最近在看 jcvb 的生成函数课件，顺便切一切上面讲到的内容的板子题，这个题和课件上举例的背包计数基本一样。

解题思路

首先列出答案的生成函数：

\[\prod_{1\leq k \leq m}\left(\sum_{0\leq i\leq b_k} x^{ia_k}\right) \\
=\prod_{1\leq k\leq m}\left(\dfrac{1-x^{a_k{(b_k+1)}}}{1-x^{a_k}}\right) \\
=\exp\left(\sum_{1\leq k\leq m}\ln(1-x^{a_k(b_k+1)})-\ln(1-x^{a_k})\right) \\
=\exp\left(\sum_{1\leq k\leq m}\sum_{j\geq1}\dfrac{x^{a_kj}-x^{a_k(b_k+1)j}}{j}\right) \\
\]

令

\[c_k =\sum_{1\leq i\leq m} [a_i=k]
\\d_k=\sum_{1\leq i\leq m}[a_i(b_i+1)=k] \\
A(x)=\sum_{k}(c_k-d_k)x^k
\]

上面式子等价于

\[=\exp\left(\sum_{j\geq1}\dfrac{1}{j}\sum_{k}(c_k-d_k)x^{jk}\right) \\
=\exp\left(\sum_{j\geq1}\dfrac{1}{j}A(x^j)\right)
\]

因为过程始终在模 $x^{n+1}$ 次下进行，所以 $A(x^j)$ 有用的项只有 $\lfloor\dfrac{n}{j}\rfloor$ 个，可以 $\mathcal O(n\log n)$ 预处理出

\[\sum_{j\geq1}\dfrac{1}{j}A(x^j)
\]

然后跑一遍多项式 $\exp$ 就好了，复杂度还是 $\mathcal O(n\log n)$ 。

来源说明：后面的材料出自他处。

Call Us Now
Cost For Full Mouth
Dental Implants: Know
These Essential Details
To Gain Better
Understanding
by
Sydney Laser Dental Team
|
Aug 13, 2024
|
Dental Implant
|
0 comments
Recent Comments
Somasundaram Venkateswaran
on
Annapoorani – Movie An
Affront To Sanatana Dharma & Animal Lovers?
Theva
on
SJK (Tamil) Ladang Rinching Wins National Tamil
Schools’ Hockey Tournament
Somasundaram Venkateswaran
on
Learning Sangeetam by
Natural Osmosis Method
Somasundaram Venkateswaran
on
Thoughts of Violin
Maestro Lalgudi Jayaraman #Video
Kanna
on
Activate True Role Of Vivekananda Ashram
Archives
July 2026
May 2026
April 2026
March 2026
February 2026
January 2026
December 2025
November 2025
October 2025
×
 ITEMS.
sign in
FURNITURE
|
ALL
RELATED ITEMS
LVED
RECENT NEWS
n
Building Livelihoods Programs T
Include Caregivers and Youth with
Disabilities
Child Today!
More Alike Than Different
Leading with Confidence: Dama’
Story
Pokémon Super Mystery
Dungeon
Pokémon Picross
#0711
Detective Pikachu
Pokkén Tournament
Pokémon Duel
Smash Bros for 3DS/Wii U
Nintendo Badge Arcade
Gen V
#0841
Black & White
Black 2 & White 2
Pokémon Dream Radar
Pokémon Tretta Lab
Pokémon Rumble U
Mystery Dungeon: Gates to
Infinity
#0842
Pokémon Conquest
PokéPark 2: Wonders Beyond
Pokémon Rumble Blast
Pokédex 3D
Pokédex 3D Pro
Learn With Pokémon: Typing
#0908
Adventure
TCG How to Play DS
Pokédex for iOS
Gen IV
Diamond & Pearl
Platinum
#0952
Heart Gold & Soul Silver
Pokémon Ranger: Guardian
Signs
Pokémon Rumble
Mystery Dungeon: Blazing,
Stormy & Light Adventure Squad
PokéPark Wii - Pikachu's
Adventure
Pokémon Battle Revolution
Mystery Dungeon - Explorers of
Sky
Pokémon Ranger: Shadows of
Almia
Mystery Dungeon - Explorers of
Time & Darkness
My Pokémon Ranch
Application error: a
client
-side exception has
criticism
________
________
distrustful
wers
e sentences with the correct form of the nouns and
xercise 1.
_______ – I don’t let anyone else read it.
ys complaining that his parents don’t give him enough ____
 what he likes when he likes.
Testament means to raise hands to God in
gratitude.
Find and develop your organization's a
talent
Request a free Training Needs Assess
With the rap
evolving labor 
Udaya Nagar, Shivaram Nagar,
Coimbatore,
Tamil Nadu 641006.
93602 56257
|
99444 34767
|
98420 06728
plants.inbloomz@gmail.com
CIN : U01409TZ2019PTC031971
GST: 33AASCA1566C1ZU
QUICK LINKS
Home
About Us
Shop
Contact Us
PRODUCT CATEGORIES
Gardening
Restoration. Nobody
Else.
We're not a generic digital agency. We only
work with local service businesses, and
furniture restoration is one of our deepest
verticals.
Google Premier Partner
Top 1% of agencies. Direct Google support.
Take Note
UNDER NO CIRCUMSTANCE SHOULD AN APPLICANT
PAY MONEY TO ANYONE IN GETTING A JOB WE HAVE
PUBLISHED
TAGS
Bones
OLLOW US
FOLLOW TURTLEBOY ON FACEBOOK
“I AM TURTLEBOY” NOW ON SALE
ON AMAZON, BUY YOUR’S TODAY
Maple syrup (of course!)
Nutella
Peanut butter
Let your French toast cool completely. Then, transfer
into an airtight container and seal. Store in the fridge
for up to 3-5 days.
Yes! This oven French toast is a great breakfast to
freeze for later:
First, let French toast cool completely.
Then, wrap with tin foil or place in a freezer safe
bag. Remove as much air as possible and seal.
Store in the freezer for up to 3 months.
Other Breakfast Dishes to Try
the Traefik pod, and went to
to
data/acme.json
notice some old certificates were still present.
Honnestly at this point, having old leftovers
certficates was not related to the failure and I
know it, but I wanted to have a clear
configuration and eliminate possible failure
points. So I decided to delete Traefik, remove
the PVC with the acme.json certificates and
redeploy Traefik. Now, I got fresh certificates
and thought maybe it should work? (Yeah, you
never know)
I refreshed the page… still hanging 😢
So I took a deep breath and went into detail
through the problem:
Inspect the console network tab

这个题数据有问题，当 $a_i = 0$ 的时候，第一步不能等比数列求和，然而通过此题需要无视 $a_i = 0$ 的物品，甚至还有 $a_i=0,b_i=0$ 的情况，所以下面贴一个AC代码，但是实际山来说不是正确的

code

/*program by mangoyang*/

#include<bits/stdc++.h>

#define inf (0x7f7f7f7f)

#define Max(a, b) ((a) > (b) ? (a) : (b))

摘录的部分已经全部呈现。